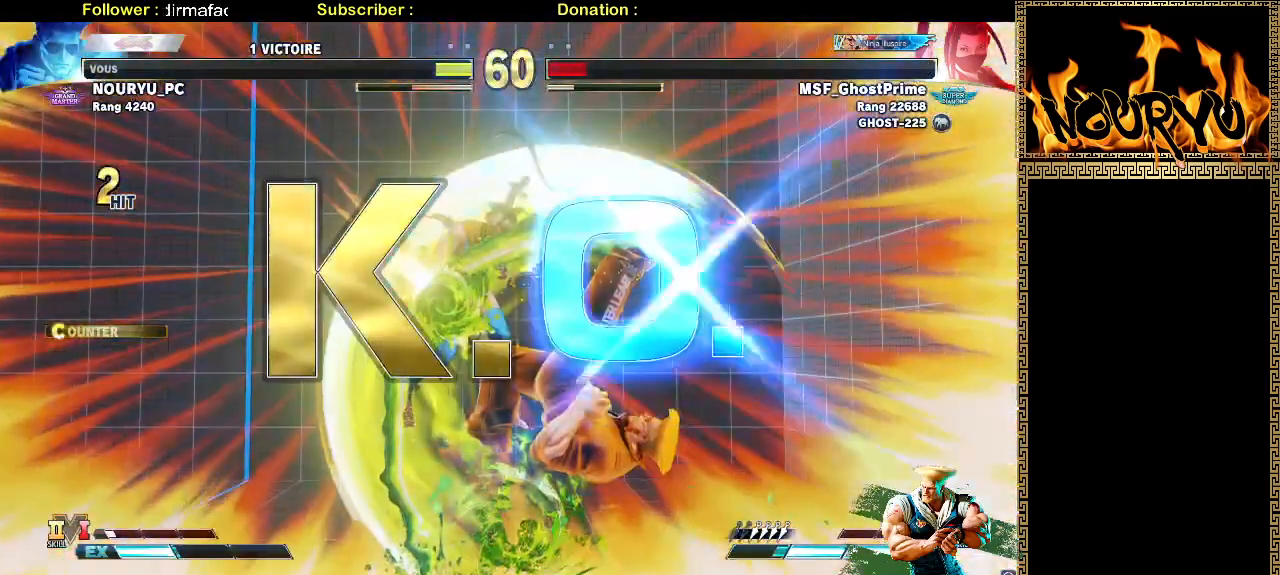
Gameplay with a controller (arcade stick); each line is a JSON object with the inputs held at the frame after it. "events" lists button and stick changes between this image and that frame as [ms after this image, input, new state], when the widget could be followed in between. Not read: L3 R3.
{"buttons": [], "left_stick": "center", "events": [[200, "left_stick", "center"]]}
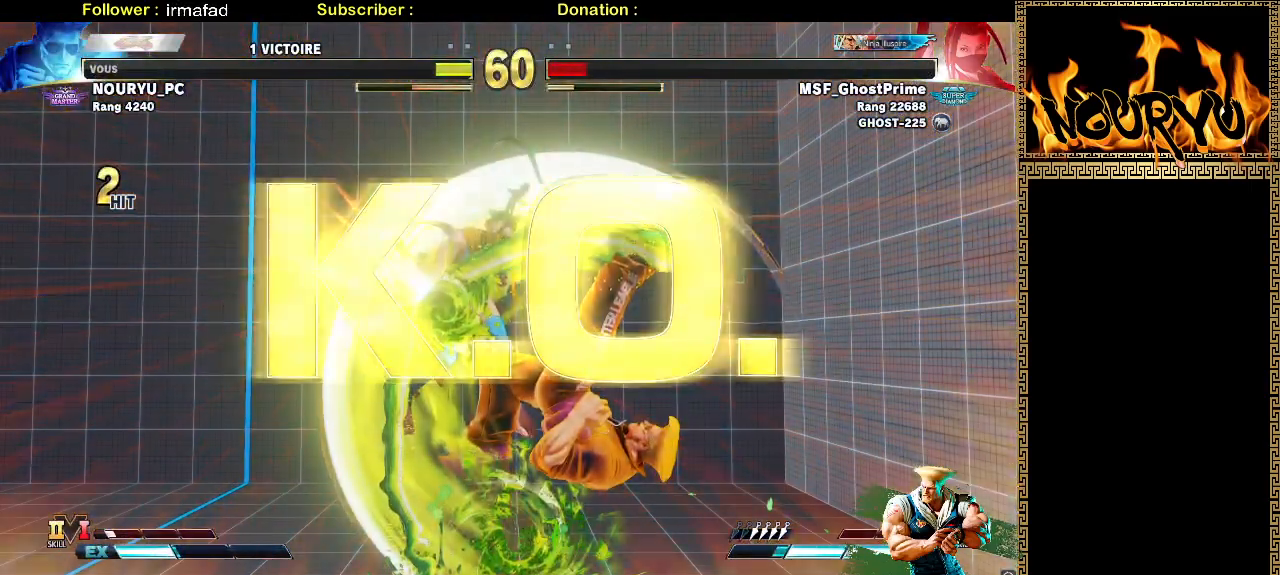
{"buttons": [], "left_stick": "center", "events": []}
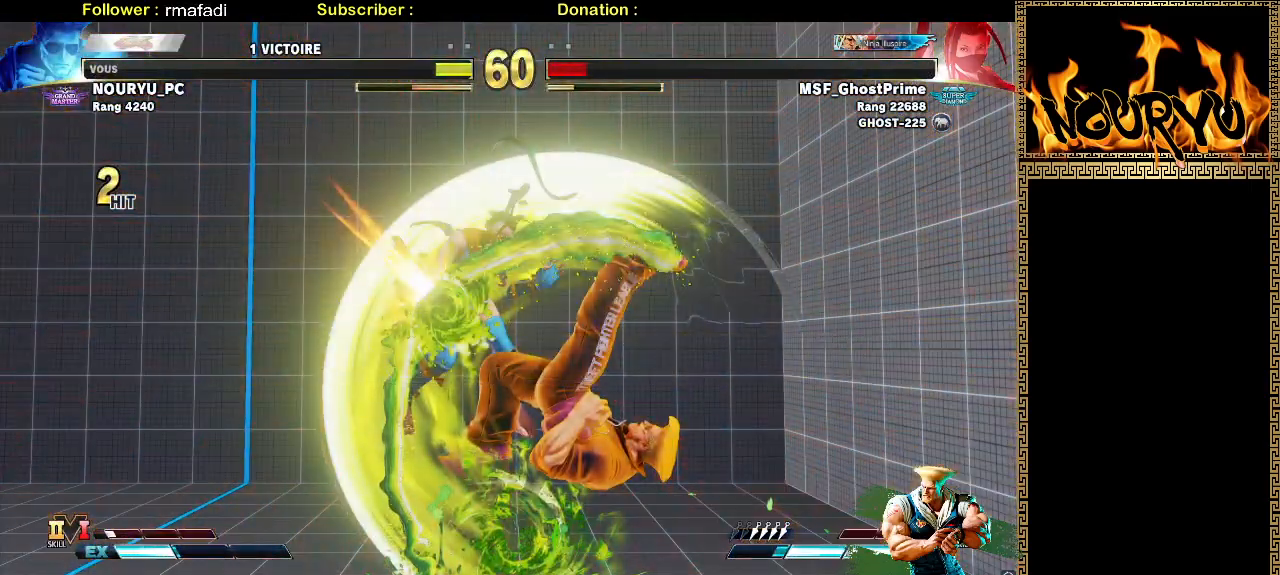
{"buttons": ["SQUARE"], "left_stick": "right", "events": [[417, "SQUARE", "down"], [417, "left_stick", "right"]]}
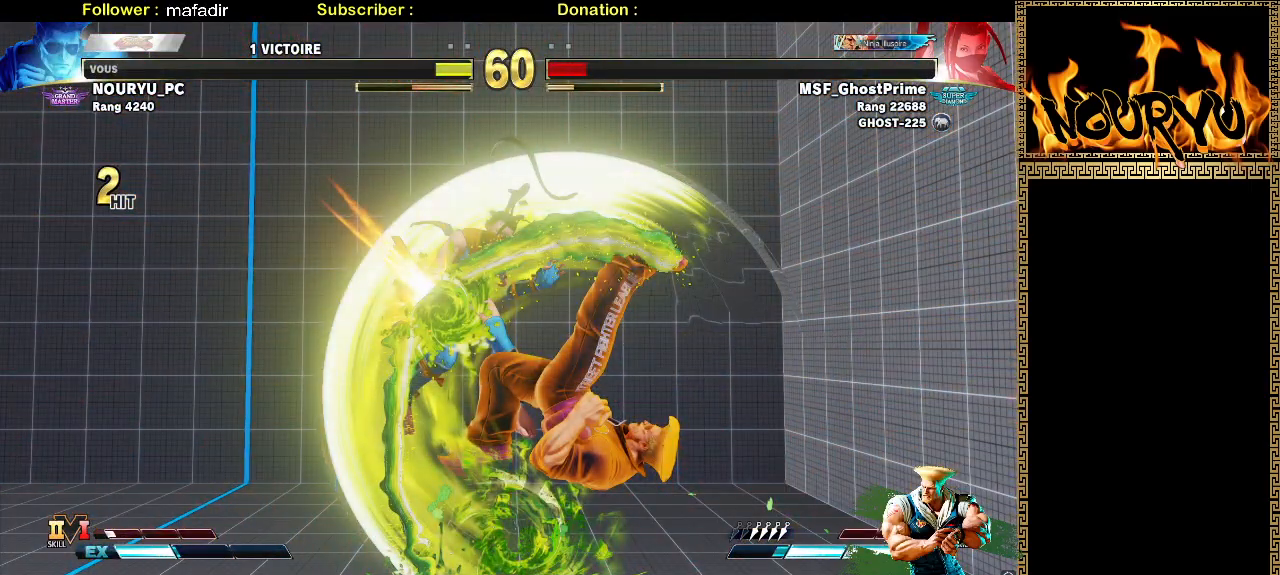
{"buttons": [], "left_stick": "center", "events": [[17, "left_stick", "down-right"], [83, "SQUARE", "up"], [167, "SQUARE", "down"], [367, "left_stick", "center"], [383, "SQUARE", "up"]]}
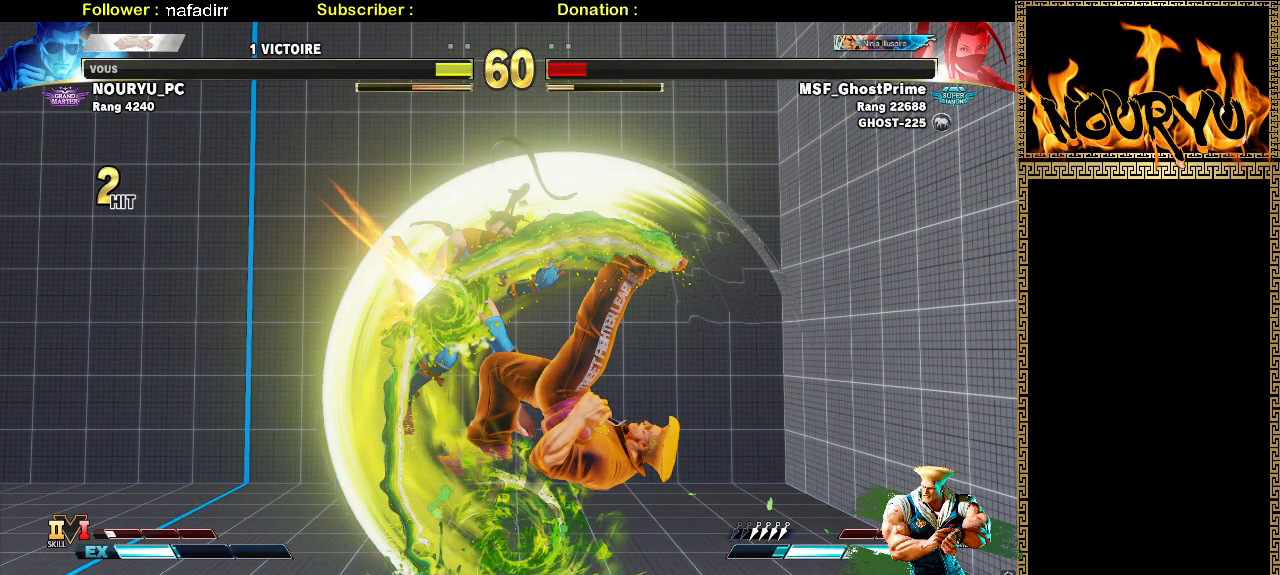
{"buttons": [], "left_stick": "center", "events": []}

# Task
In your copy of the records above, include every line exactly but no pictures.

# Answer to the exercise
Gameplay with a controller (arcade stick); each line is a JSON object with the inputs held at the frame after it. "events" lists button and stick changes between this image and that frame as [ms after this image, input, new state], when the widget could be followed in between. Not read: L3 R3.
{"buttons": [], "left_stick": "center", "events": [[200, "left_stick", "center"]]}
{"buttons": [], "left_stick": "center", "events": []}
{"buttons": ["SQUARE"], "left_stick": "right", "events": [[417, "SQUARE", "down"], [417, "left_stick", "right"]]}
{"buttons": [], "left_stick": "center", "events": [[17, "left_stick", "down-right"], [83, "SQUARE", "up"], [167, "SQUARE", "down"], [367, "left_stick", "center"], [383, "SQUARE", "up"]]}
{"buttons": [], "left_stick": "center", "events": []}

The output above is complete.